++++ PAGE EXTRACT
This makes it much labor intensive and expensive for survey
researchers to capture such data. Though
many have tried to track skills pay, Foote Partners’ ITSCPI---launched in
1999---is not only the oldest and (now) only survey of its kind still in
existence, but also the industry’s most comprehensive and most accurate. Our unique
data collection methodology lends itself very well to capturing both
informal and formal pay practices, and to do it more economically.
Our survey reveals that more than one half of the private and public
sector IT workers in our North American survey receive some form of skills
pay, and of that number we are able to both document and validate
skills pay data for approximately 48 percent of them.
++++++++
++++ DATA
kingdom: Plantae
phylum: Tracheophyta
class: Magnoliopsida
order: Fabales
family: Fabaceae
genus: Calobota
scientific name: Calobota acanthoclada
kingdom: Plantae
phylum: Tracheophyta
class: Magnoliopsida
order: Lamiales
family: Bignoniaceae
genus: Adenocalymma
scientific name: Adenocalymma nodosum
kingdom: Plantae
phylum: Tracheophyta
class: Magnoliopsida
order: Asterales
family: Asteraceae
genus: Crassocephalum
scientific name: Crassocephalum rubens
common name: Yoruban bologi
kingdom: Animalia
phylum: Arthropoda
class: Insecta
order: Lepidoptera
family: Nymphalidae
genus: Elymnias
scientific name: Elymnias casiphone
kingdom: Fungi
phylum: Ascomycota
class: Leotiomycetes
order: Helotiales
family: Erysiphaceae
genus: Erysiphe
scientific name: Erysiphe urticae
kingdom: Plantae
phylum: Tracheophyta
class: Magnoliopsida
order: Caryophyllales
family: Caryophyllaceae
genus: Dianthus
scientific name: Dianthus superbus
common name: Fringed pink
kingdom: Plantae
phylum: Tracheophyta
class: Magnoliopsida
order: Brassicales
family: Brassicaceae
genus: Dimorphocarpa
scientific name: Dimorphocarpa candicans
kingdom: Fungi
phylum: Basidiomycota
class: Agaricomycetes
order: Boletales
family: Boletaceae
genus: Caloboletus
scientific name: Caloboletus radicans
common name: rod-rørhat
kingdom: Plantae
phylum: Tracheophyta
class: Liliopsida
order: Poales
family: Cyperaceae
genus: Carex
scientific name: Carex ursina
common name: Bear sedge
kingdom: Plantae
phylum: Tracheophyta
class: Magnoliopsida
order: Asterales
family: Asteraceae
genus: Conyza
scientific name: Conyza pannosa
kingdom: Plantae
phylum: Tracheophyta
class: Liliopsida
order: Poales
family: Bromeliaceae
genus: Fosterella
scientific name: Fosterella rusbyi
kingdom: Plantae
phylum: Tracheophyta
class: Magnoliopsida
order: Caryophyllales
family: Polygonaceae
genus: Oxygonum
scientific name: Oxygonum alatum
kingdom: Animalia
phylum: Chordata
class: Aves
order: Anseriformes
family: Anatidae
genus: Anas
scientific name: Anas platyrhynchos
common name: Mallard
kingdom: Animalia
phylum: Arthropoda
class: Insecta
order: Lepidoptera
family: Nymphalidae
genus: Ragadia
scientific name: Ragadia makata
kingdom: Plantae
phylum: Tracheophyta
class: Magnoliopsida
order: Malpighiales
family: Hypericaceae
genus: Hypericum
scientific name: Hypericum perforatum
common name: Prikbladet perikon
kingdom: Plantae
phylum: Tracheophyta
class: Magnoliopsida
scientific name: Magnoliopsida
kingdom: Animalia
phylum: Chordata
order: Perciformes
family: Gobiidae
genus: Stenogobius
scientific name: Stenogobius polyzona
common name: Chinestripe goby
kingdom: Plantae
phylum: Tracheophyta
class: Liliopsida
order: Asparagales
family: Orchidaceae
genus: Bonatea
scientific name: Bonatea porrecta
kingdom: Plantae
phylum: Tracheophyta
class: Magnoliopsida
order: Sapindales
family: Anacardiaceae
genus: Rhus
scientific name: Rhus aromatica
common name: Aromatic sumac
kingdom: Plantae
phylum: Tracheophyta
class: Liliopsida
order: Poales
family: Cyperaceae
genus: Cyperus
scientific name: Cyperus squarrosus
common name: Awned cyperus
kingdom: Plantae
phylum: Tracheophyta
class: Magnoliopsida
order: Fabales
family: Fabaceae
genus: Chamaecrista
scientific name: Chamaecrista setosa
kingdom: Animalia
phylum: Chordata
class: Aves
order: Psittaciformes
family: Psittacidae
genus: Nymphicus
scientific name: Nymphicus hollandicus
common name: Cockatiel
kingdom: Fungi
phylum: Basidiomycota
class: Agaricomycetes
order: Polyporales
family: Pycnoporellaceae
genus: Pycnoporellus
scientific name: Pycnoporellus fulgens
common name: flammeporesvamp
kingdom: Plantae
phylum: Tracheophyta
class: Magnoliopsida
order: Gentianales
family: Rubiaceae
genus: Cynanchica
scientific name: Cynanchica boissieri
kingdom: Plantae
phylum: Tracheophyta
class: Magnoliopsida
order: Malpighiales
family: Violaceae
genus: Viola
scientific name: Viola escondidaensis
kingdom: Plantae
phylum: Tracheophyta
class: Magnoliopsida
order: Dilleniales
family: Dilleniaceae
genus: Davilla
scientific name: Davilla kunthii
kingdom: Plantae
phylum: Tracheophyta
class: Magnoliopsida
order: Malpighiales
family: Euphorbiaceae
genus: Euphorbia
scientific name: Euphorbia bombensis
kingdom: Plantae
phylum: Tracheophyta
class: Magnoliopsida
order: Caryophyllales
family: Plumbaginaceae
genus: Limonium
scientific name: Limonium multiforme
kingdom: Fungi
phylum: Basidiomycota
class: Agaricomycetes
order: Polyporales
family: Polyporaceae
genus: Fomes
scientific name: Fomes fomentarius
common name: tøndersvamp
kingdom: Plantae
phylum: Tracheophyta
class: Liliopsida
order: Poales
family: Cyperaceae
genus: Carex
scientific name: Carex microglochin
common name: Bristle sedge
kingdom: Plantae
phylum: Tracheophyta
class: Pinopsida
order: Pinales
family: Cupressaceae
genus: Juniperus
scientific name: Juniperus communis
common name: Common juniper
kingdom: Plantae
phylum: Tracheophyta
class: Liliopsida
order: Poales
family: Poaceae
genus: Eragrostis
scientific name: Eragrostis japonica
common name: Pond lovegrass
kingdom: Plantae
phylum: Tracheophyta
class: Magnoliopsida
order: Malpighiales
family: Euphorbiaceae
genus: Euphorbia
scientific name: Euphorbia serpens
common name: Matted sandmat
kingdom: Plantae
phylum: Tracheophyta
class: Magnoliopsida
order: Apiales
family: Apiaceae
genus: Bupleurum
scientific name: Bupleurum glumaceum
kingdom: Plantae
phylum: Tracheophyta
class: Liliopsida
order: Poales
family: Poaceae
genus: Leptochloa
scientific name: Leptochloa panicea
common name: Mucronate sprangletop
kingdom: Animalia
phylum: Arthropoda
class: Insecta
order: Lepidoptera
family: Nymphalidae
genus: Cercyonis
++++++++
■ **DIRECTIONS**
Translate this sentence from the IT skills pay extract into Spanish: "Our unique data collection methodology lends itself very well to capturing both informal and formal pay practices, and to do it more economically." Rely only on the text when answering.

■ **RESULT**
Nuestra metodología única de recopilación de datos se presta muy bien para captar tanto las prácticas salariales informales como las formales, y para hacerlo de manera más económica.